From The Cavalier Daily
September 13, 2007

By Laura Hoffman

With $4.6 million in their pockets, a University-led team of researchers has just begun work on strengthening the Department of Defense's security systems.

The five-year project, "Helix: A Self-Regenerative Architecture for the Incorruptible Enterprise," is backed by the Department of Defense's Multidisciplinary University Research Initiative award.

The MURI award "allows us to collaborate with other universities and tie together a lot of work from the past several years," said David Evans, co-principal investigator and associate professor of computer science.

The project will benefit enterprise-class systems, which a company would use for day-to-day operations, said Jack Davidson, co-principal investigator on the project and professor of computer science.

The Department of Defense will particularly benefit from the team's developments, according to Evans.

The project is "motivated by national security needs," Evans said. "We want to make it so bad guys can't break into systems."

In addition to the Department of Defense, society as a whole could benefit from the team's research, he noted.

"Computer networks are important because a large fraction of the economy is dependent on them functioning," Evans said.

The team is taking a "multi-prong approach" to combating security breaches, according to Davidson. He compared the group's goal to a biological system, citing avian flu as an example. Though an avian flu outbreak could result in mass casualties, genetic diversity would prevent everyone from being killed by the disease.

"We are trying to produce systems that have diversity," Davidson said, noting that diversity would prevent hackers who penetrated secured systems from disabling all system functions.

Davidson added that the team similarly hopes to develop software diversity to prevent attacks altogether. Evans noted, however, that effective prevention is difficult because of the ever-changing nature of attacks.

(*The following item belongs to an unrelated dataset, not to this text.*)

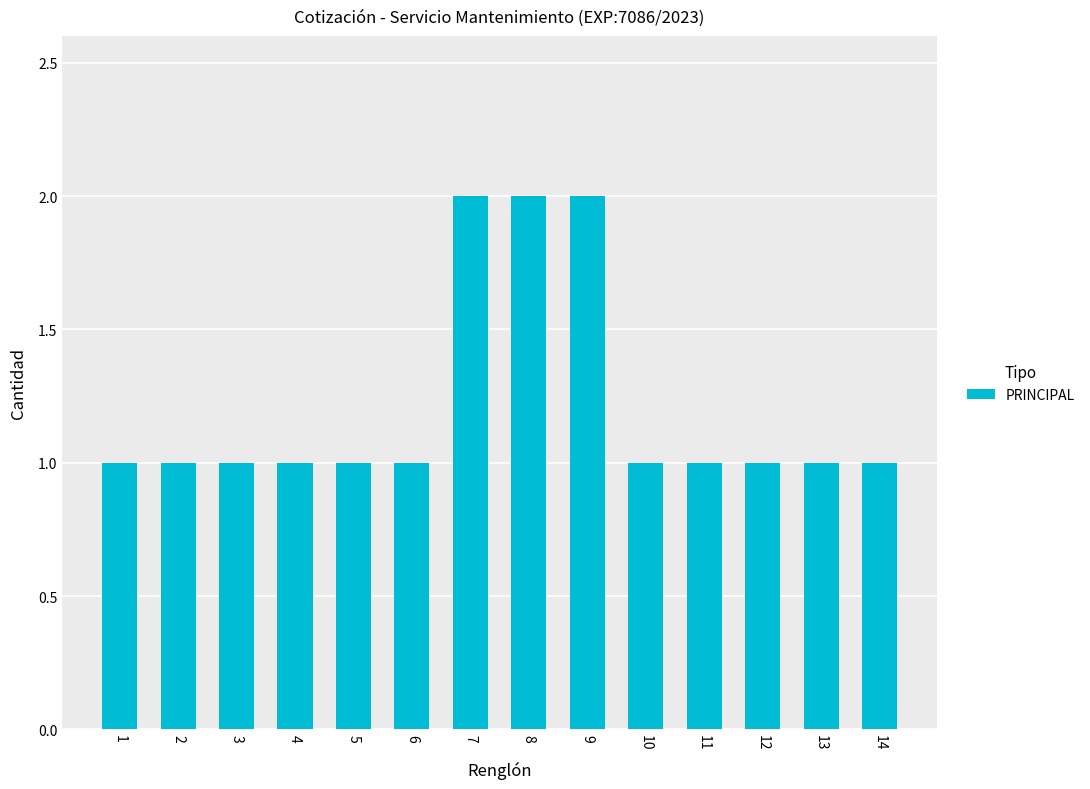

Count the number of categories in the chart.

14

"We want to make systems resilient to all attacks, but we don't know what the attacks are yet," Evans said.

University researchers are teaming with colleagues at the University of California, Davis; the University of California, Santa Barbara; and the University of New Mexico to collaborate on the project, according to senior scientist Anh Nguyen-Tuong.

Computer Science Prof. John Knight will serve as the principal investigator on the team. He was not available for comment at press time.